_Job:_ Present the stretch of the records below, from the line containing "collectors: T. Saunders, C." through the end of the records, as a numbered list with blank lines omitted.

_Input data:_
************

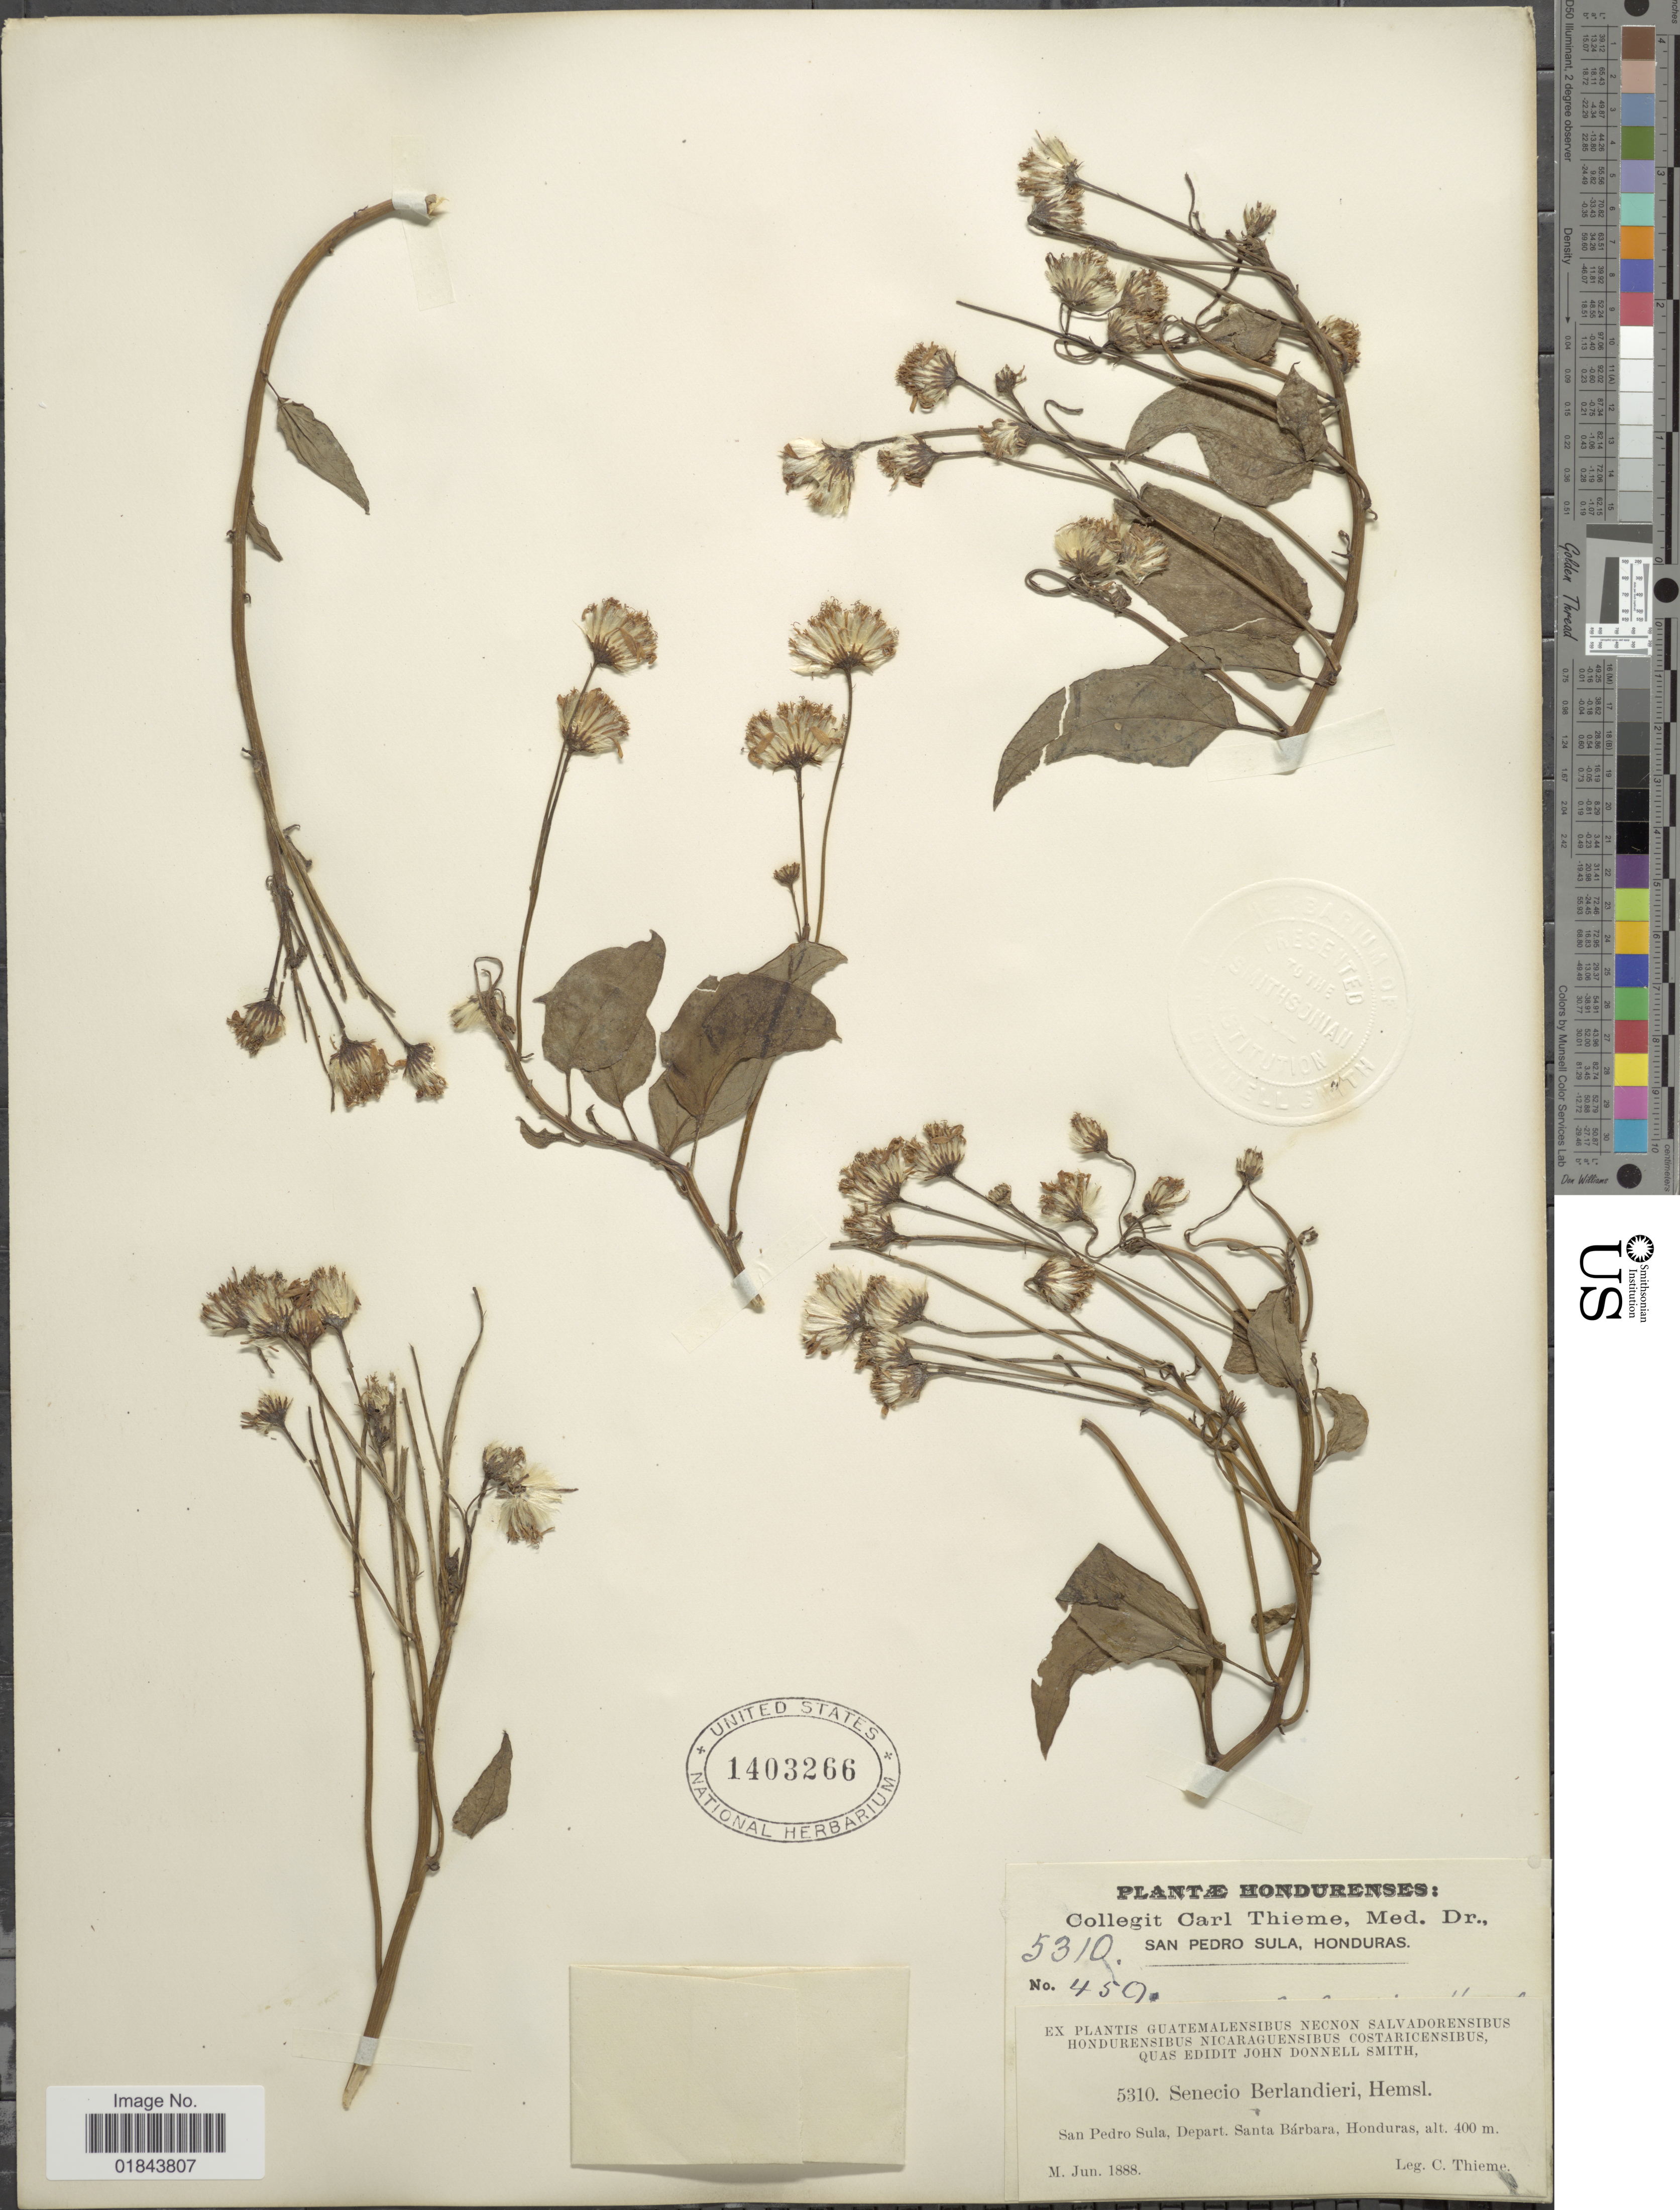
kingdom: Plantae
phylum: Tracheophyta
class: Magnoliopsida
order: Asterales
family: Asteraceae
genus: Pseudogynoxys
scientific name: Pseudogynoxys chenopodioides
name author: (Kunth) Cabrera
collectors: C. Thieme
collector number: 5310/459*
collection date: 1888-06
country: Honduras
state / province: Santa Bárbara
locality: San Pedro Sula, Depart. Santa Barbará, Honduras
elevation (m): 400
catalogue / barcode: US 1403266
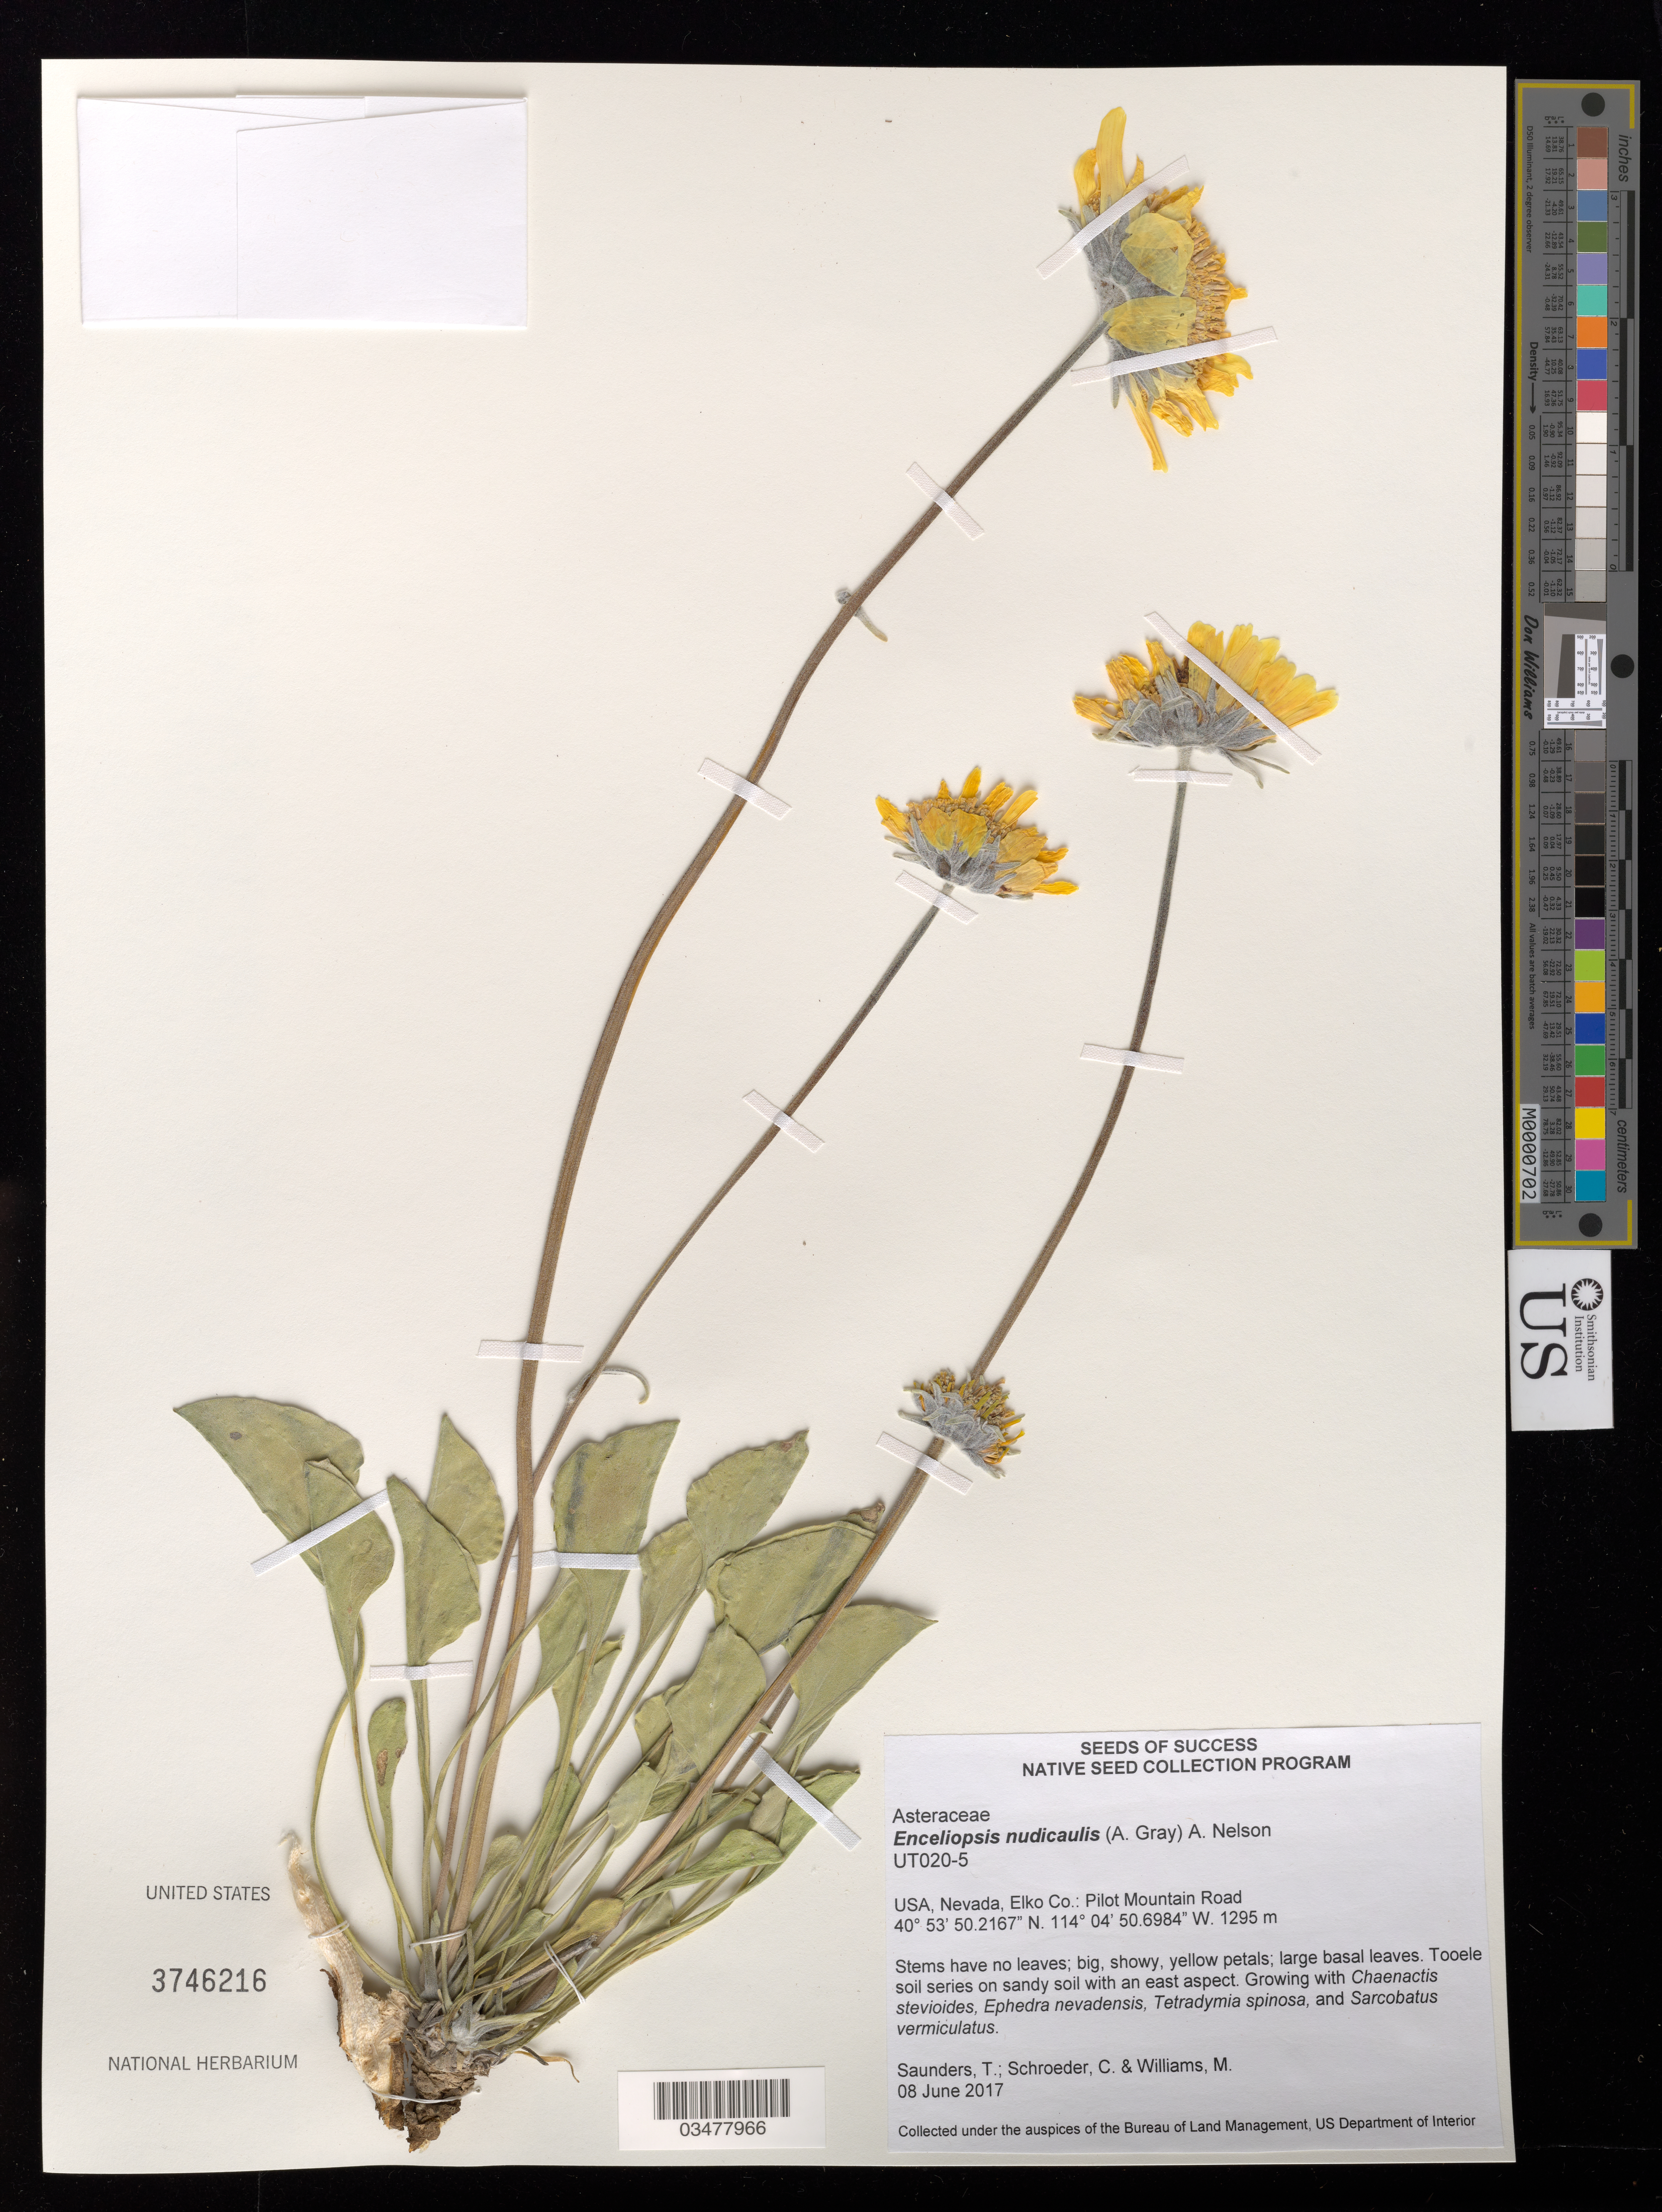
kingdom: Plantae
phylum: Tracheophyta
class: Magnoliopsida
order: Asterales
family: Asteraceae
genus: Enceliopsis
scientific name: Enceliopsis nudicaulis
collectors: T. Saunders, C. Schroeder & M. Williams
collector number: UT020-5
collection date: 2017-06-08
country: United States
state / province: Nevada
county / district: Elko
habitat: Sandy soil. With Chaenactis stevioides, Ephedra nevadensis, Tetradymia spinosa, etc.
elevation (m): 1295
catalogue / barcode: US 3746216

************

_Solution to this task:_
1. collectors: T. Saunders, C. Schroeder & M. Williams
2. collector number: UT020-5
3. collection date: 2017-06-08
4. country: United States
5. state / province: Nevada
6. county / district: Elko
7. habitat: Sandy soil. With Chaenactis stevioides, Ephedra nevadensis, Tetradymia spinosa, etc.
8. elevation (m): 1295
9. catalogue / barcode: US 3746216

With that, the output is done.